BY HALEY REEDY
Vincent Suber, the new principal of Wadsworth High School, implemented a new policy at the start of the 2021-2022 school year. According to Suber, the policy limits the use of cell phones during school hours to reduce cyberbullying, discourage cheating and restrict the misuse of technology.
“I understand you are a different generation and cell phones are part of your culture and part of your life and I’m not taking them away from you, you’re still able to use your cell phones,” Suber said. “We aren’t saying you can’t carry them, we’re saying carry them, just keep them away.”
Suber does not want cell phones to be used at lunch, in study halls or in the hallways. It is each teacher’s discretion to decide if cell phones are allowed to be used in class.
“There isn’t necessarily a need for the phone policy, it’s more of a caring concern,” Suber said. “It’s not that cell phones are banned. In areas where cell phones aren’t needed, they don’t need to be out.”
Conversations with students are something that Suber says he enjoys. He likes having the communication with students and hearing their feedback.
“A student came up to me and said ‘Mr.

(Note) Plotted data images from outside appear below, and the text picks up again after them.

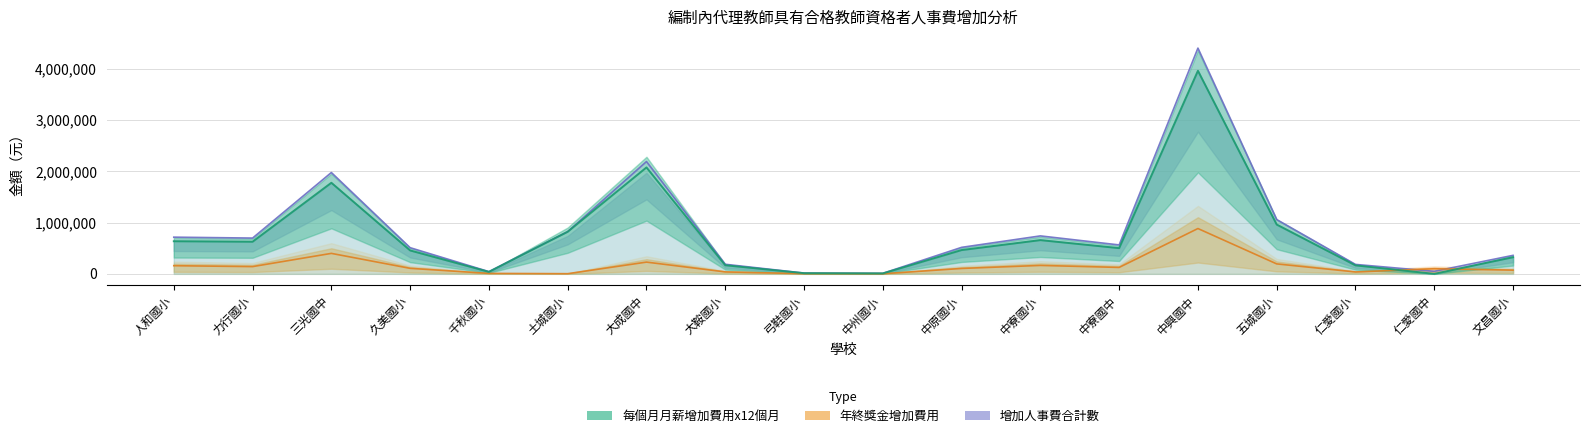

How many times do 年終獎金增加費用 and 增加人事費合計數 cross each other?

2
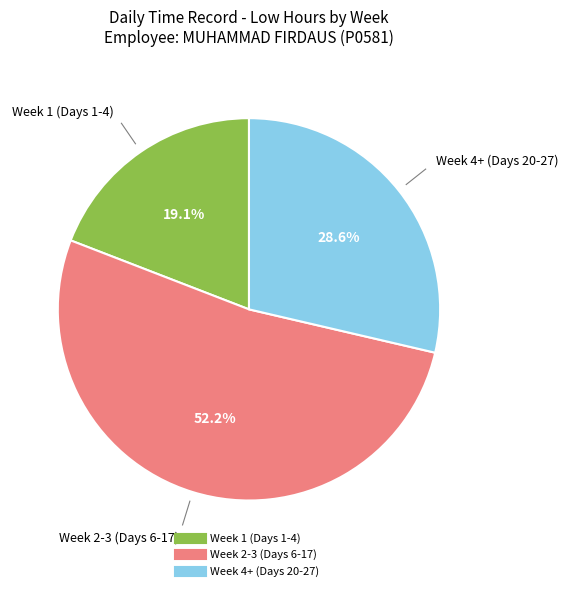

Is there any slice that represents more than half of the pie?

Yes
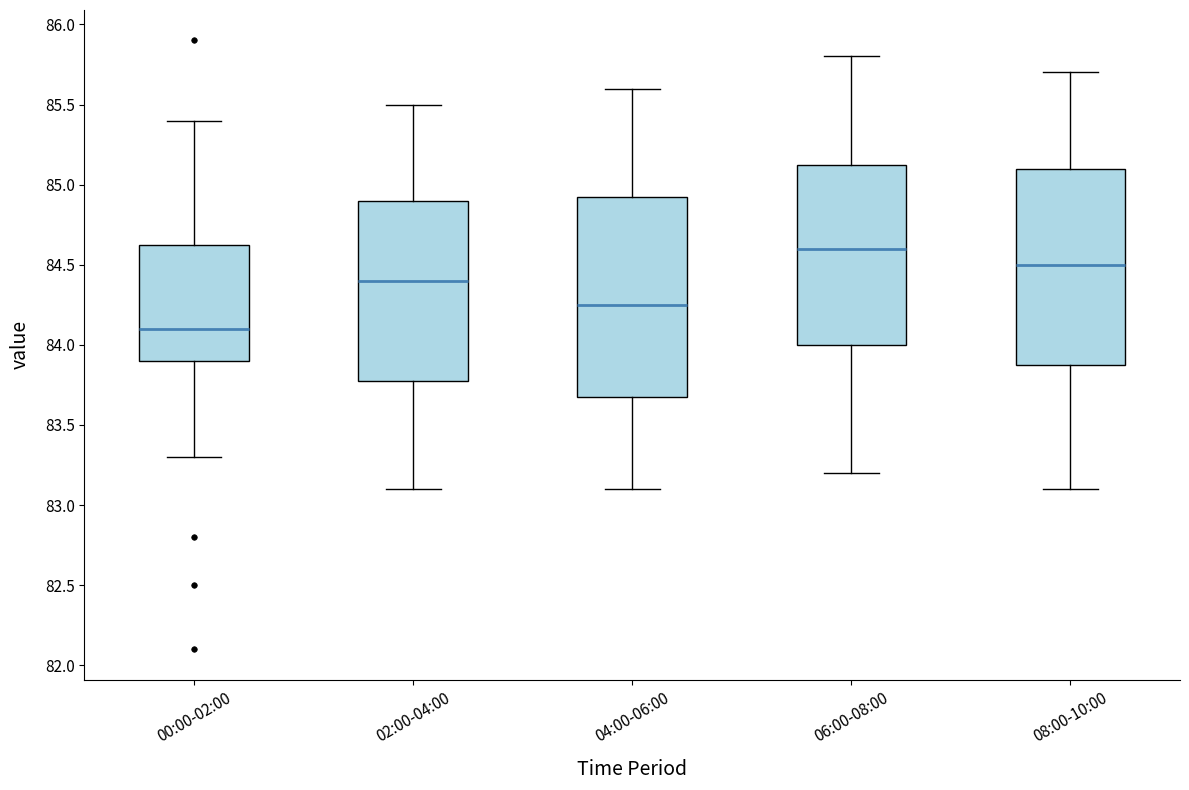

Reading left to right, transcribe this box plot: for each box, give where its median line is, the range the box spans, and where its two whiskers end, as read against the y-axis. The values are not printed on the chart, so give them approximately, as read against the axis.

00:00-02:00: median 84.10, box 83.90 to 84.65, whiskers 83.30 to 85.40
02:00-04:00: median 84.40, box 83.80 to 84.90, whiskers 83.10 to 85.50
04:00-06:00: median 84.25, box 83.70 to 84.95, whiskers 83.10 to 85.60
06:00-08:00: median 84.60, box 84.00 to 85.15, whiskers 83.20 to 85.80
08:00-10:00: median 84.50, box 83.90 to 85.10, whiskers 83.10 to 85.70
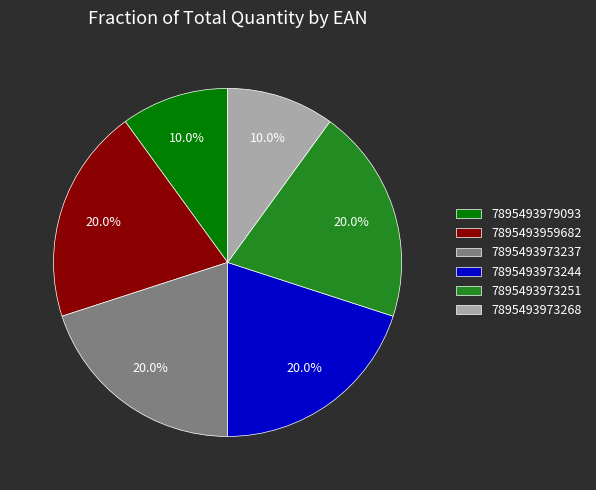

The 7895493959682 slice represents 6% of the pie. True or false?

False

Suber, I get what you’re doing, I understand why you are doing it, but I don’t agree with how you are going about it’ and I said okay then let’s have a conversation about that,” Suber said.

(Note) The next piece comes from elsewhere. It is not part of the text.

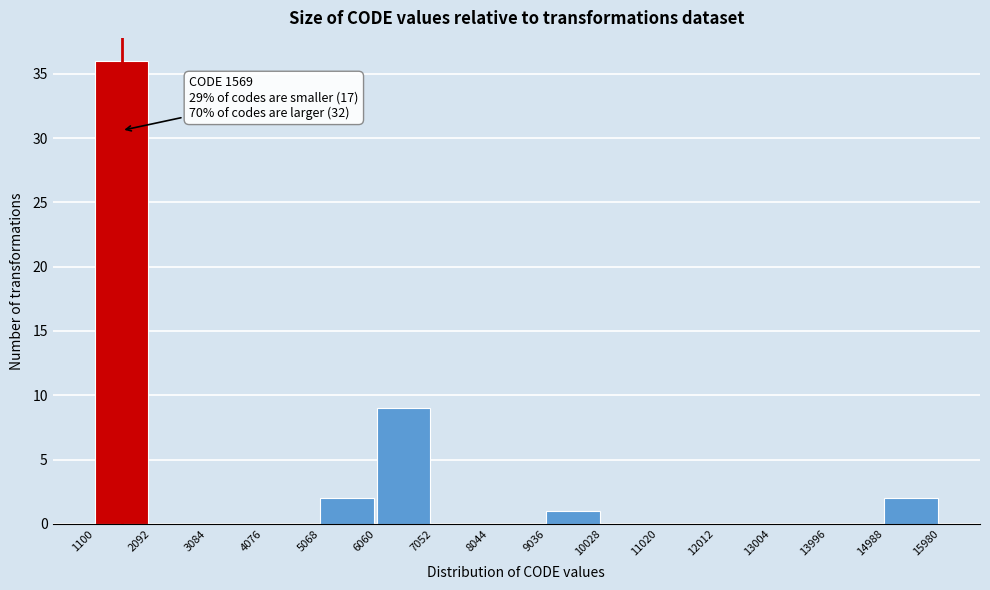

Which range on the x-axis has the tallest bar?

1100 to 2092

Suber believes that students need their cell phones but he does not want them out during school hours.
There has been push back to the new rule by students, especially at lunches.
“I understand where it’s coming from but I still don’t understand why we can’t have our phones at lunch,” said Anthony Bennett, a sophomore.
Suber said that by the time students are actually able to get their lunches that they really only have 10 minutes to eat, and that time does not need to be spent on cell phones. That opens a bigger question as to why there is such a short amount of time to eat lunches, and students hope for possible adjustment to the lunch schedule.
“With the chromebooks we can monitor everything that you do on it, but with your phones we don’t have control over what you do on there, and the main thing that kids do on their phones that is bad is social media,” Suber said.
Some students say that they need their phone with them to contact their parents. However, Suber explained that the administration has apps on their phones that give phone numbers and email addresses of every student’s parents in the district in case of a real emergency where a student would need to contact a parent.
Students have voiced concerns over privacy and how some things do not need to be told to the principal, then to a teacher, then to the student when it could just be an exchange between a parent and a student.
Suber gets most of his information from various studies, one of which is a book that is titled The Boogieman Exists: And He’s In Your Child’s Back Pocket. Suber advises students to look into it and be understanding that the new policy comes from a caring place for students.